Навел на меня страх Аллан Коско, который в то время учил нас латыни и жил, как и некоторые другие учителя, в нашей школе-интернате. В поисках инструмента для глажки своих единственных, видавших виды брюк он заглянул в нашу комнату (я в то время жил с замечательнейшим Павлом Бейлиным, который, хотя и был намного старше, не относился ко мне как к сопляку, общался со мной на равных, что очень льстило мне). В те давние времена я заботился о стрелках на брюках и был владельцем собственного утюга. Аллан Коско хотел выполнить эту операцию сам, но я (обрадованный в дополнение ко всему, что его визиту я обязан не своей очередной поездкой в грешный город) счел целесообразным выручить его. Он снял брюки и уселся на край моей кровати в одних льняных подштанниках до середины бедер. Я придавил утюгом намоченную тряпку, чтобы она немного подсохла, прежде чем можно будет нормально гладить. Наблюдая за моими действиями, он вдруг спросил: «А ты не ездишь?». «Вот тебе на, – подумал я, – он видел, как я сегодня выходил из поезда». Но, прежде чем я успел начать переживать, он добавил: «Я-то езжу» – и скользящим движением руки показал, как он ездит утюгом по брюкам и не прижимает его к ним (наверно, он вообще никогда эту тряпочку не мочил, поэтому штанины у его брюк и напоминали две тонкие трубочки). Тогда я и подумать не мог, что мне выпала честь гладить брюки выдающегося польского поэта, с которым я много лет спустя встретился в Париже.
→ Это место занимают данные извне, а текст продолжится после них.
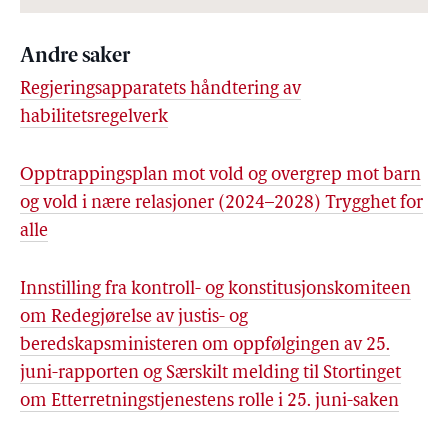
Andre saker
Regjeringsapparatets håndtering av
habilitetsregelverk
Opptrappingsplan mot vold og overgrep mot barn
og vold i nære relasjoner (2024–2028) Trygghet for
alle
Innstilling fra kontroll- og konstitusjonskomiteen
om Redegjørelse av justis- og
beredskapsministeren om oppfølgingen av 25.
juni-rapporten og Særskilt melding til Stortinget
om Etterretningstjenestens rolle i 25. juni-saken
В первом классе гимназии, расположенной уже в самом Париже, на авеню де Ваграм, куда школа была переведена в 1946/1947 годах, таких чудаков уже не было.
Зато был Париж.
В то время Париж был грязным, черным, фасады Лувра, Нотр-Дама и прочих зданий годами не ремонтировались. Но при этом он казался красочным и невероятно очаровательным. На его улицах и площадях всегда происходило что-то впечатляющее: кто-то что-то продавал, призывал не упустить какую-то уникальную возможность покупки, пел, играл… Кроме того, ему всегда было, что предложить в области искусства в широком смысле этого слова. Опера стала для меня настоящим откровением. Внезапно на сцене я увидел то, что знал только по радио. Конечно, я сидел на галерке, поэтому на «Фаусте» я видел только половину сцены, естественно, нижнюю. После «Тоски», длившейся довольно долго, была поставлена сюрреалистическая драма «Груди Тиресия» Аполлинера. Что тогда началось в театре! Аудитория разделилась на два враждебных лагеря: сторонников и противников этого произведения (по сцене летали ночные горшки и, Бог знает, что еще, а от всей пьесы в моей голове остались лишь слова: «Et faites des enfants, vous qui n’en faites guère!», то есть «Плодите же детей, те, кто их мало плодит!»). Возможно, дошло бы даже до рукоприкладства, но жандармы, стоявшие до этого времени у входа, начали усмирять нарушителей порядка и растаскивать наиболее вспыльчивых. У такого провинциала как я аж дух захватило от происходящего.